(Text data extracted from pages)
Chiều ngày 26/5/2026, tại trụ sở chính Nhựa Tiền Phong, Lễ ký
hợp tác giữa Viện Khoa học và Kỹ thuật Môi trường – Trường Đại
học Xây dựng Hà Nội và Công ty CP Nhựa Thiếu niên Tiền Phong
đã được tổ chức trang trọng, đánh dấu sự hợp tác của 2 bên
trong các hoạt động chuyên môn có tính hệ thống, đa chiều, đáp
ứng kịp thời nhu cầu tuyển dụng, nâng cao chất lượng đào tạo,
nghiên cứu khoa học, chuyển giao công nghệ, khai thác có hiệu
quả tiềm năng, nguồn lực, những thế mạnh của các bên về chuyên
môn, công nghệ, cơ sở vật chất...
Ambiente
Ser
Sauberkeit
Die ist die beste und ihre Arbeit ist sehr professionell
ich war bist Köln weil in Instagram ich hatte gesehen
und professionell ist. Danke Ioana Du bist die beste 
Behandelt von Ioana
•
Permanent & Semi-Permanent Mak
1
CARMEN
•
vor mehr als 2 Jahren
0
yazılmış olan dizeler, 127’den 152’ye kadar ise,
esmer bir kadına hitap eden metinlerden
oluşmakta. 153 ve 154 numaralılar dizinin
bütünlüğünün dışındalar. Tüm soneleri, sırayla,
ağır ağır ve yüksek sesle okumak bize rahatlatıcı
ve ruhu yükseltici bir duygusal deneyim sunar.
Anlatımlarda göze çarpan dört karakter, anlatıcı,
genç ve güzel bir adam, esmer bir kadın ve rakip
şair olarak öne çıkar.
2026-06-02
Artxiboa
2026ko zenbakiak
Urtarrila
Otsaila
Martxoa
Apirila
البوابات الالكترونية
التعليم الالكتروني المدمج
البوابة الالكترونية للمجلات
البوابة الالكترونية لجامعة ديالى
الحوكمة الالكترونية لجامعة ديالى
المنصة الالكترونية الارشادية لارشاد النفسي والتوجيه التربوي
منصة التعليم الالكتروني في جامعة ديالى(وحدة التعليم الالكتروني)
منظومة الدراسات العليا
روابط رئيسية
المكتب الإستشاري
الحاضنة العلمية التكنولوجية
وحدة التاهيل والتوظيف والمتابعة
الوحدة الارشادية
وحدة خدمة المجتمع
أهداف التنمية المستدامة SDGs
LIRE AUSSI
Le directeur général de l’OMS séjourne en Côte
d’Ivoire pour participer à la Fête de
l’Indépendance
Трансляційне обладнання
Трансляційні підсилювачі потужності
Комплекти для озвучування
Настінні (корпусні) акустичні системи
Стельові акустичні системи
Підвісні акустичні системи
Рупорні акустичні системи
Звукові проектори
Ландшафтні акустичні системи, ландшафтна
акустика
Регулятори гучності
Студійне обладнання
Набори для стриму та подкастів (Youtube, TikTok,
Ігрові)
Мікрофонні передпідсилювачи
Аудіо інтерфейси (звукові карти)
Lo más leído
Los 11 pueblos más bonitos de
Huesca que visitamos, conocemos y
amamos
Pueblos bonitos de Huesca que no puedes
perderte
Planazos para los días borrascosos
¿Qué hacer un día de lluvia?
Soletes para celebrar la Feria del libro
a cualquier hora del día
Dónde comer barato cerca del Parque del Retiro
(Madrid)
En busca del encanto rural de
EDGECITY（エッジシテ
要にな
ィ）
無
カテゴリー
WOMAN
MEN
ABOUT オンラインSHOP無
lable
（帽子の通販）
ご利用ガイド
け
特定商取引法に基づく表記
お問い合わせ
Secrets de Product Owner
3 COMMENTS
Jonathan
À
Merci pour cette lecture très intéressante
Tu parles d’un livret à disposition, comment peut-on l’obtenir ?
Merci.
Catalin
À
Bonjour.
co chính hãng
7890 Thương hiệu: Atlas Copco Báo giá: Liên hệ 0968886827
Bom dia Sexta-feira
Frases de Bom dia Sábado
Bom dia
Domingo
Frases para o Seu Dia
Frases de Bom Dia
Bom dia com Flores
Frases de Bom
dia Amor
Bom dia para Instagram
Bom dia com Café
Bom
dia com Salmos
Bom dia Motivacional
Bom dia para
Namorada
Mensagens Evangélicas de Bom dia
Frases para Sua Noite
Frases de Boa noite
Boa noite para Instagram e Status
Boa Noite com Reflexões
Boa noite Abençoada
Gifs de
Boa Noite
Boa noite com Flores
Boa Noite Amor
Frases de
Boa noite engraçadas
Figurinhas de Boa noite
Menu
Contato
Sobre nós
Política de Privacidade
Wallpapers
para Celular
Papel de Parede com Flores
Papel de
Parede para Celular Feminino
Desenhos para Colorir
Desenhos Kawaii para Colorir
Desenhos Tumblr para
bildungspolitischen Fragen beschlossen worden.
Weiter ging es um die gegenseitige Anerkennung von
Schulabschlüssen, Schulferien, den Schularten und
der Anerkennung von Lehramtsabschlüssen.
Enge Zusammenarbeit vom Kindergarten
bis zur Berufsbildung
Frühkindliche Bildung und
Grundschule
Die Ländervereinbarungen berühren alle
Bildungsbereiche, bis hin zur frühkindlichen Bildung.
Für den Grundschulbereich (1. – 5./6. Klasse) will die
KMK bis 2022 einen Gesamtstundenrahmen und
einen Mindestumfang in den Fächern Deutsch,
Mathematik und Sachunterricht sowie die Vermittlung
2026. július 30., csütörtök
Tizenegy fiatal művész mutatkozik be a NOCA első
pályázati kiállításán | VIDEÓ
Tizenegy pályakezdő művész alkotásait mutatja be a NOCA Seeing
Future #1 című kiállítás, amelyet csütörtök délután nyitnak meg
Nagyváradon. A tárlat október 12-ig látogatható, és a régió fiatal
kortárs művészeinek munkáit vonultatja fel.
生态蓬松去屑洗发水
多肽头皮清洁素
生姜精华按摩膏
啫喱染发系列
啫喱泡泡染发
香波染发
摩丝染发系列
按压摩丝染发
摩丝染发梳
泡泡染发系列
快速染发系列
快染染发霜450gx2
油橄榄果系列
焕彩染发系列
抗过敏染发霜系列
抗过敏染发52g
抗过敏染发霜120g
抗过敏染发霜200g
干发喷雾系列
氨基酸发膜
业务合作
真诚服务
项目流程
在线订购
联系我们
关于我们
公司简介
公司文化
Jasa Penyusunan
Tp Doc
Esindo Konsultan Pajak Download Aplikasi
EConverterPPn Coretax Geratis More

**DESCRIPTION OF THE TASK**
Please reproduce all of the entries above line for line, without changing a single character.

**ANSWER TO THE PROBLEM**
Chiều ngày 26/5/2026, tại trụ sở chính Nhựa Tiền Phong, Lễ ký
hợp tác giữa Viện Khoa học và Kỹ thuật Môi trường – Trường Đại
học Xây dựng Hà Nội và Công ty CP Nhựa Thiếu niên Tiền Phong
đã được tổ chức trang trọng, đánh dấu sự hợp tác của 2 bên
trong các hoạt động chuyên môn có tính hệ thống, đa chiều, đáp
ứng kịp thời nhu cầu tuyển dụng, nâng cao chất lượng đào tạo,
nghiên cứu khoa học, chuyển giao công nghệ, khai thác có hiệu
quả tiềm năng, nguồn lực, những thế mạnh của các bên về chuyên
môn, công nghệ, cơ sở vật chất...
Ambiente
Ser
Sauberkeit
Die ist die beste und ihre Arbeit ist sehr professionell
ich war bist Köln weil in Instagram ich hatte gesehen
und professionell ist. Danke Ioana Du bist die beste 
Behandelt von Ioana
•
Permanent & Semi-Permanent Mak
1
CARMEN
•
vor mehr als 2 Jahren
0
yazılmış olan dizeler, 127’den 152’ye kadar ise,
esmer bir kadına hitap eden metinlerden
oluşmakta. 153 ve 154 numaralılar dizinin
bütünlüğünün dışındalar. Tüm soneleri, sırayla,
ağır ağır ve yüksek sesle okumak bize rahatlatıcı
ve ruhu yükseltici bir duygusal deneyim sunar.
Anlatımlarda göze çarpan dört karakter, anlatıcı,
genç ve güzel bir adam, esmer bir kadın ve rakip
şair olarak öne çıkar.
2026-06-02
Artxiboa
2026ko zenbakiak
Urtarrila
Otsaila
Martxoa
Apirila
البوابات الالكترونية
التعليم الالكتروني المدمج
البوابة الالكترونية للمجلات
البوابة الالكترونية لجامعة ديالى
الحوكمة الالكترونية لجامعة ديالى
المنصة الالكترونية الارشادية لارشاد النفسي والتوجيه التربوي
منصة التعليم الالكتروني في جامعة ديالى(وحدة التعليم الالكتروني)
منظومة الدراسات العليا
روابط رئيسية
المكتب الإستشاري
الحاضنة العلمية التكنولوجية
وحدة التاهيل والتوظيف والمتابعة
الوحدة الارشادية
وحدة خدمة المجتمع
أهداف التنمية المستدامة SDGs
LIRE AUSSI
Le directeur général de l’OMS séjourne en Côte
d’Ivoire pour participer à la Fête de
l’Indépendance
Трансляційне обладнання
Трансляційні підсилювачі потужності
Комплекти для озвучування
Настінні (корпусні) акустичні системи
Стельові акустичні системи
Підвісні акустичні системи
Рупорні акустичні системи
Звукові проектори
Ландшафтні акустичні системи, ландшафтна
акустика
Регулятори гучності
Студійне обладнання
Набори для стриму та подкастів (Youtube, TikTok,
Ігрові)
Мікрофонні передпідсилювачи
Аудіо інтерфейси (звукові карти)
Lo más leído
Los 11 pueblos más bonitos de
Huesca que visitamos, conocemos y
amamos
Pueblos bonitos de Huesca que no puedes
perderte
Planazos para los días borrascosos
¿Qué hacer un día de lluvia?
Soletes para celebrar la Feria del libro
a cualquier hora del día
Dónde comer barato cerca del Parque del Retiro
(Madrid)
En busca del encanto rural de
EDGECITY（エッジシテ
要にな
ィ）
無
カテゴリー
WOMAN
MEN
ABOUT オンラインSHOP無
lable
（帽子の通販）
ご利用ガイド
け
特定商取引法に基づく表記
お問い合わせ
Secrets de Product Owner
3 COMMENTS
Jonathan
À
Merci pour cette lecture très intéressante
Tu parles d’un livret à disposition, comment peut-on l’obtenir ?
Merci.
Catalin
À
Bonjour.
co chính hãng
7890 Thương hiệu: Atlas Copco Báo giá: Liên hệ 0968886827
Bom dia Sexta-feira
Frases de Bom dia Sábado
Bom dia
Domingo
Frases para o Seu Dia
Frases de Bom Dia
Bom dia com Flores
Frases de Bom
dia Amor
Bom dia para Instagram
Bom dia com Café
Bom
dia com Salmos
Bom dia Motivacional
Bom dia para
Namorada
Mensagens Evangélicas de Bom dia
Frases para Sua Noite
Frases de Boa noite
Boa noite para Instagram e Status
Boa Noite com Reflexões
Boa noite Abençoada
Gifs de
Boa Noite
Boa noite com Flores
Boa Noite Amor
Frases de
Boa noite engraçadas
Figurinhas de Boa noite
Menu
Contato
Sobre nós
Política de Privacidade
Wallpapers
para Celular
Papel de Parede com Flores
Papel de
Parede para Celular Feminino
Desenhos para Colorir
Desenhos Kawaii para Colorir
Desenhos Tumblr para
bildungspolitischen Fragen beschlossen worden.
Weiter ging es um die gegenseitige Anerkennung von
Schulabschlüssen, Schulferien, den Schularten und
der Anerkennung von Lehramtsabschlüssen.
Enge Zusammenarbeit vom Kindergarten
bis zur Berufsbildung
Frühkindliche Bildung und
Grundschule
Die Ländervereinbarungen berühren alle
Bildungsbereiche, bis hin zur frühkindlichen Bildung.
Für den Grundschulbereich (1. – 5./6. Klasse) will die
KMK bis 2022 einen Gesamtstundenrahmen und
einen Mindestumfang in den Fächern Deutsch,
Mathematik und Sachunterricht sowie die Vermittlung
2026. július 30., csütörtök
Tizenegy fiatal művész mutatkozik be a NOCA első
pályázati kiállításán | VIDEÓ
Tizenegy pályakezdő művész alkotásait mutatja be a NOCA Seeing
Future #1 című kiállítás, amelyet csütörtök délután nyitnak meg
Nagyváradon. A tárlat október 12-ig látogatható, és a régió fiatal
kortárs művészeinek munkáit vonultatja fel.
生态蓬松去屑洗发水
多肽头皮清洁素
生姜精华按摩膏
啫喱染发系列
啫喱泡泡染发
香波染发
摩丝染发系列
按压摩丝染发
摩丝染发梳
泡泡染发系列
快速染发系列
快染染发霜450gx2
油橄榄果系列
焕彩染发系列
抗过敏染发霜系列
抗过敏染发52g
抗过敏染发霜120g
抗过敏染发霜200g
干发喷雾系列
氨基酸发膜
业务合作
真诚服务
项目流程
在线订购
联系我们
关于我们
公司简介
公司文化
Jasa Penyusunan
Tp Doc
Esindo Konsultan Pajak Download Aplikasi
EConverterPPn Coretax Geratis More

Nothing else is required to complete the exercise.